§ Excerpt provided:
Visiting local parks

trying new recipes

summertime treats

Our cat, Sullivan, enjoying a summer afternoon


Filed under Life

Summer Reads

There is a temperate zone in the mind, between luxurious indolence and exacting work; and it is to this region, just between laziness and labor, that summer reading belongs. ~Henry Ward Beecher

There’s something magical about reading over the summer. Those long, hot days, sunshine aplenty, offer endless opportunities to read the hours away. As a child, I loved summertime reading because it was free from tests and quizzes, from discussions and reports. I didn’t have to *do* anything with what I read but enjoy it, picking and choosing what I wanted to read next, how fast or slow I finished it. That, to me, was the absolute joy of reading over the summer months. For someone who devoured books, those months offered the absolute freedom to read how and what and when I wanted. It was hard to find a greater joy.

During grade school and early middle school, books on my summer reading lists included the entire Little House on the Prairie series and every Nancy Drew book I could get my hands on. I loved being taken to exotic places (or at least locations more exotic than the Midwestern fields I was reading in…..) in between the covers of books like Island of the Blue Dolphins, Pippi Longstocking, or Misty of Chincoteague. Those years brought my first encounter with The Little Prince, fueling a lifelong interest in the book and its author. And I remember feeling very grown-up when I finally made it through Are You There, God? It’s Me, Margaret. By high school summers, I was well into my romance novel habit, oftentimes finishing a book a day during the summer. The librarians in our small town library used to tease me about rereading them if new ones were slow to arrive on the shelves.

§ Record set:
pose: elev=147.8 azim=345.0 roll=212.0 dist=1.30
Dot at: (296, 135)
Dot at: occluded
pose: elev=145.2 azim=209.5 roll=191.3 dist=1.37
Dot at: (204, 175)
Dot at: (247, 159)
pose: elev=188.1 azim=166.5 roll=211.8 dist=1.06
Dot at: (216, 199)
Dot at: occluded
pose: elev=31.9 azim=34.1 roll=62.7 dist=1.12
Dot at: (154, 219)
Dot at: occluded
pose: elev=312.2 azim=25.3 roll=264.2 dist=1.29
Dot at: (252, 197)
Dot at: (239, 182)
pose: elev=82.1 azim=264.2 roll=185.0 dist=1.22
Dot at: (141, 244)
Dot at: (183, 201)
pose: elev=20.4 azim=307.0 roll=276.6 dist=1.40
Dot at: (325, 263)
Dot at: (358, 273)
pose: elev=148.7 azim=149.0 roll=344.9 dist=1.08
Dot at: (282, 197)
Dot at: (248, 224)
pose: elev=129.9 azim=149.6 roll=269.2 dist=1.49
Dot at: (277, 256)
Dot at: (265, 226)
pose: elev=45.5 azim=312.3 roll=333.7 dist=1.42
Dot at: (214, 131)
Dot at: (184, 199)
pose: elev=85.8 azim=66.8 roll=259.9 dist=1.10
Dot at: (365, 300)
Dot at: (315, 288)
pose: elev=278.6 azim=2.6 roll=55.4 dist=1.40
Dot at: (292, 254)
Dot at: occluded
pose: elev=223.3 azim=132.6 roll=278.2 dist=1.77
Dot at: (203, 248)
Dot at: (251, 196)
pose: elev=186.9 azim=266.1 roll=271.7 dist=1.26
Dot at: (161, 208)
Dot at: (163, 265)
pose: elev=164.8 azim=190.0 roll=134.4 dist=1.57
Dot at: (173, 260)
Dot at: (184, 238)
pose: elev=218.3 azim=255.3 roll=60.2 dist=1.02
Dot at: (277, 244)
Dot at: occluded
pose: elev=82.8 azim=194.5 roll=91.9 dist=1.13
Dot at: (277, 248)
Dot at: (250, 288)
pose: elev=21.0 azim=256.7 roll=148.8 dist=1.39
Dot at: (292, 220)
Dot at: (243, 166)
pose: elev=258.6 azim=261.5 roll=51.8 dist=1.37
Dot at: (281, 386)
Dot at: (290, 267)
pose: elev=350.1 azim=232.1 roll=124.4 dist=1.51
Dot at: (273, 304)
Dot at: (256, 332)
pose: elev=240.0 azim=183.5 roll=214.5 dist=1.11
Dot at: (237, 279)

§ Tasks for this exercise:
(A) According to the summer reads post, what did the librarians in the small town library tease the writer about?
(B) Does each statement below agree with the summer reads post? Answer yes or no for each, and quote the words of the post that decide it.
(i) During high school summers, the writer often finished a book a day.
(ii) The writer first encountered The Little Prince during high school.
(iii) As a child, the writer's summer reading came with reports to write.

§ Solutions to the problems:
(A) They teased the writer about rereading the romance novels if new ones were slow to arrive on the shelves.

(B)
(i) Yes: "By high school summers, I was well into my romance novel habit, oftentimes finishing a book a day during the summer."
(ii) No: "During grade school and early middle school" and "Those years brought my first encounter with The Little Prince."
(iii) No: "it was free from tests and quizzes, from discussions and reports."